Like Dr Alf, I look back on this period as well.
Since then, interim management rates have for the most part halved, yet the consultancy bill, via the Big 4 to Central Government, has gone up to £15.5 billion gbp and value per taxpayer pound is still at 17th in the world.
The “basket case” services, like the NHS, are not delivering, and we already see in Wales the first case of NHS meltdown. Last week, the head of NHS England, Simon Steven, tried to issue a wake-up call to the public and politicians who face a £30 billion gbp shortfall by 2020. Everybody agrees with his prognosis but the figures to close the gap (he quotes £8 billion gbp) are too big for the politicians to countenance because they would involve either cuts or finding 2 pence on income tax – this is if the £22 billion gbp in efficiencies that Simon Steven thinks can be found, do not materialize.
Local authorities are still in a deep financial mess, which is worsening; the MOD is wasting more money than ever; and the Home Office is still chaotic, not fit for purpose and has no idea how many people are in or set to live in the country.
What has happened is that as fewer interims have been involved in Central and Local Government work the amount of fraud, waste, mismanagement and duplication has increased.This is despite the more robust processes and supposedly superior consulting skills of the Big 4 and specialist consultancies like McKinseys. Specialist consultants are charged out to the Government at GBP5,000+ per day.
I seem to remember certain white-haired, very patrician, interims, acting as “devils advocates” and suggesting that they doubted whether interims would have any better effect on this situation than the Big 4 and the Systems Integration Houses /BPO providers. I also remember being told that I was “ranting” and that things were not as bad as I said they were, that everything would come right on the night, that IR35 would not be dramatically extended. They have, just as I predicted, been proved wrong in virtually every single respect as events have unfolded since 2010. These “devils advocates” have also been proved wrong not once but in every year since 2010 when Dr Alf started to highlight these problems and eventually moved to Cyprus, where he can now drink wine while the sun goes down and comment with the benefit of hindsight over situations which were bound to happen.

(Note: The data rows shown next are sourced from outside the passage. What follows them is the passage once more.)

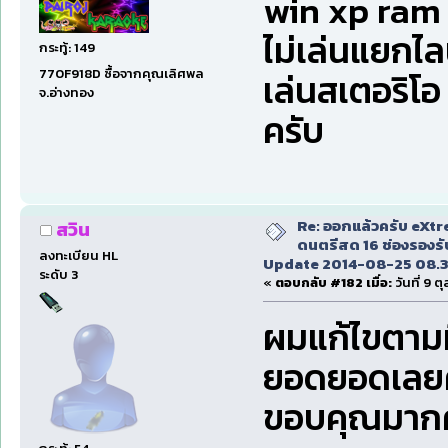
win xp ram 
ไม่เล่นแยกไล
กระทู้: 149
770F918D ซื้อจากคุณเลิศพล
เล่นสเตอริโ
จ.อ่างทอง
ครับ
Re: ออกแล้วครับ eXt
สวิน
ดนตรีสด 16 ช่องรองรั
ลงทะเบียน HL
Update 2014-08-25 08.3
ระดับ 3
«
ตอบกลับ #182 เมื่อ:
วันที่ 9 
ผมแก้ไขตามที
ยอดยอดเลยค
ขอบคุณมากค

All of this is sad and would have been unnecessary but for a willingness to lobby and street-fight. Dr Alf, myself and a handful of hardened professionals formed a political action committee (PAC) but the industry lacked to stomach to fight their corner. The executive interim management industry had it’s golden years but they have long since passed. These days interim CEOs, CFOs, CIOs, CMOs etc., are just commodities in a globalized market-place. They are contingency workers, just like contract nurses, or IT project managers.